◆ Circuit design text data:

______________________________

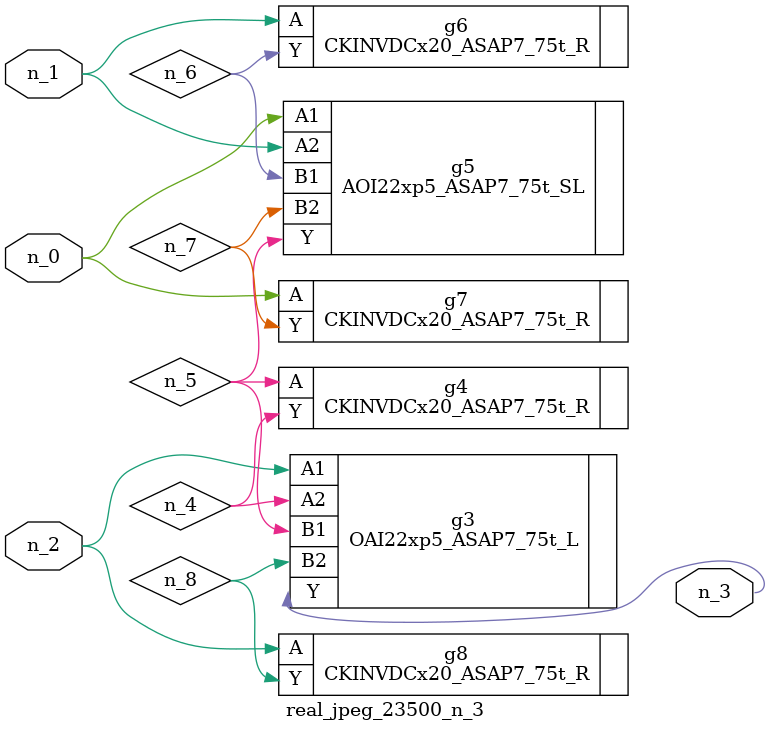
<source format=v>
module real_jpeg_23500_n_3 (n_1, n_0, n_2, n_3);

input n_1;
input n_0;
input n_2;

output n_3;

wire n_5;
wire n_4;
wire n_8;
wire n_6;
wire n_7;

AOI22xp5_ASAP7_75t_SL g5 ( 
.A1(n_0),
.A2(n_1),
.B1(n_6),
.B2(n_7),
.Y(n_5)
);

CKINVDCx20_ASAP7_75t_R g7 ( 
.A(n_0),
.Y(n_7)
);

CKINVDCx20_ASAP7_75t_R g6 ( 
.A(n_1),
.Y(n_6)
);

OAI22xp5_ASAP7_75t_L g3 ( 
.A1(n_2),
.A2(n_4),
.B1(n_5),
.B2(n_8),
.Y(n_3)
);

CKINVDCx20_ASAP7_75t_R g8 ( 
.A(n_2),
.Y(n_8)
);

CKINVDCx20_ASAP7_75t_R g4 ( 
.A(n_5),
.Y(n_4)
);


endmodule
</source>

______________________________

◆ What you need to do:
Return each line of the data, keeping its wording exact and omitting pictures.

◆ Answer to this problem:
<source format=v>
module real_jpeg_23500_n_3 (n_1, n_0, n_2, n_3);

input n_1;
input n_0;
input n_2;

output n_3;

wire n_5;
wire n_4;
wire n_8;
wire n_6;
wire n_7;

AOI22xp5_ASAP7_75t_SL g5 ( 
.A1(n_0),
.A2(n_1),
.B1(n_6),
.B2(n_7),
.Y(n_5)
);

CKINVDCx20_ASAP7_75t_R g7 ( 
.A(n_0),
.Y(n_7)
);

CKINVDCx20_ASAP7_75t_R g6 ( 
.A(n_1),
.Y(n_6)
);

OAI22xp5_ASAP7_75t_L g3 ( 
.A1(n_2),
.A2(n_4),
.B1(n_5),
.B2(n_8),
.Y(n_3)
);

CKINVDCx20_ASAP7_75t_R g8 ( 
.A(n_2),
.Y(n_8)
);

CKINVDCx20_ASAP7_75t_R g4 ( 
.A(n_5),
.Y(n_4)
);


endmodule
</source>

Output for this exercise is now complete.